“I utilize my art background in the therapeutic process when appropriate.”
What was your path to becoming a therapist?
I was always drawn to being a therapist. I was originally a book designer, which was engaging but I knew I'd eventually make my way to becoming a therapist. I survived a traumatic childhood and began therapy in my 20s, which was the beginning of many years of working with a therapist. This support has made a profound difference in the life choices I've made. My main focus of training has been in the areas of complex trauma in families. I utilize my art background in the therapeutic process when appropriate. I look at the whole person, their environment, their overall health, their coping mechanisms, their learned behaviors, and what has worked for them in the past. I relate to people who were or are on the fringes of society. Having grown up on the streets of New York City, I understand trauma and PTSD and how they affect the mind and body.
What should someone know about working with you?
The intake process depends on what a client wants to work on. If they are interested in working on historic trauma, I may use EMDR, which requires an in-depth intake. If they are interested in modifying a specific behavior pattern and looking for short-term therapy, the process is less rigorous. It is difficult to generalize what progress looks like as it is different for each individual. I am extremely patient and empathetic but I can also be direct when working on behavior modification. We follow an agreed upon treatment plan and I will give homework if it makes sense to do so. I have done a lot of work with young adults and with families in crisis. I am also interested in communication and learning to be assertive in interpersonal relationships. I do extensive work with alcoholics and addicts and their families. I am well-versed in 12-step programs and recovery communities. In addition, I love running art groups for children.
What do you do to continue learning and building competencies as a provider?

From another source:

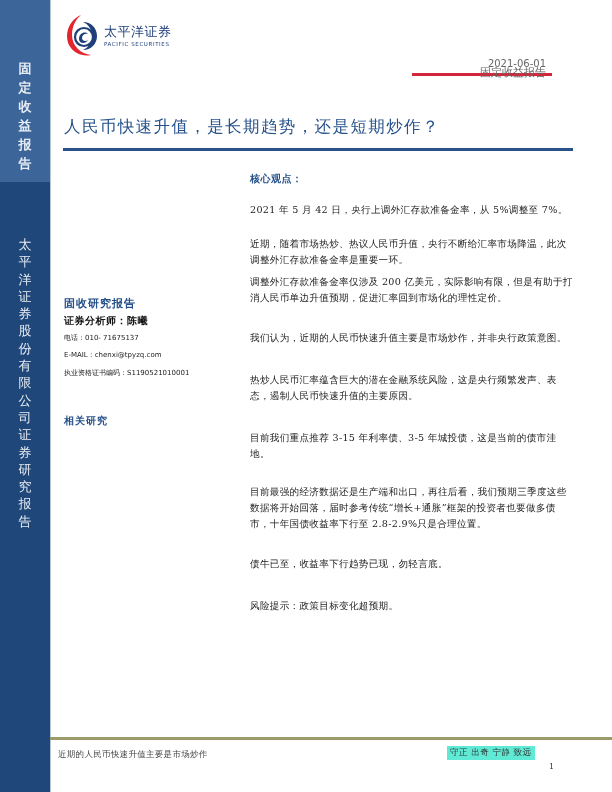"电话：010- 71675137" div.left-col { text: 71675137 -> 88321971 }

I am interested in running group sessions focused on partner relationships. I am also interested in continuing to build my EMDR practice; I would like to become fully certified. How do your own core values shape your approach to therapy?
I am biracial and have worked with people from different cultural backgrounds. I love being a New Yorker; the energy and multiculturalism are very important to me!
What are you most excited about within the evolving mental health landscape?
I’m most excited about how we can make teletherapy more engaging.
“I look at the whole person, their environment, their overall health, their coping mechanisms, their learned behaviors, and what has worked for them in the past.”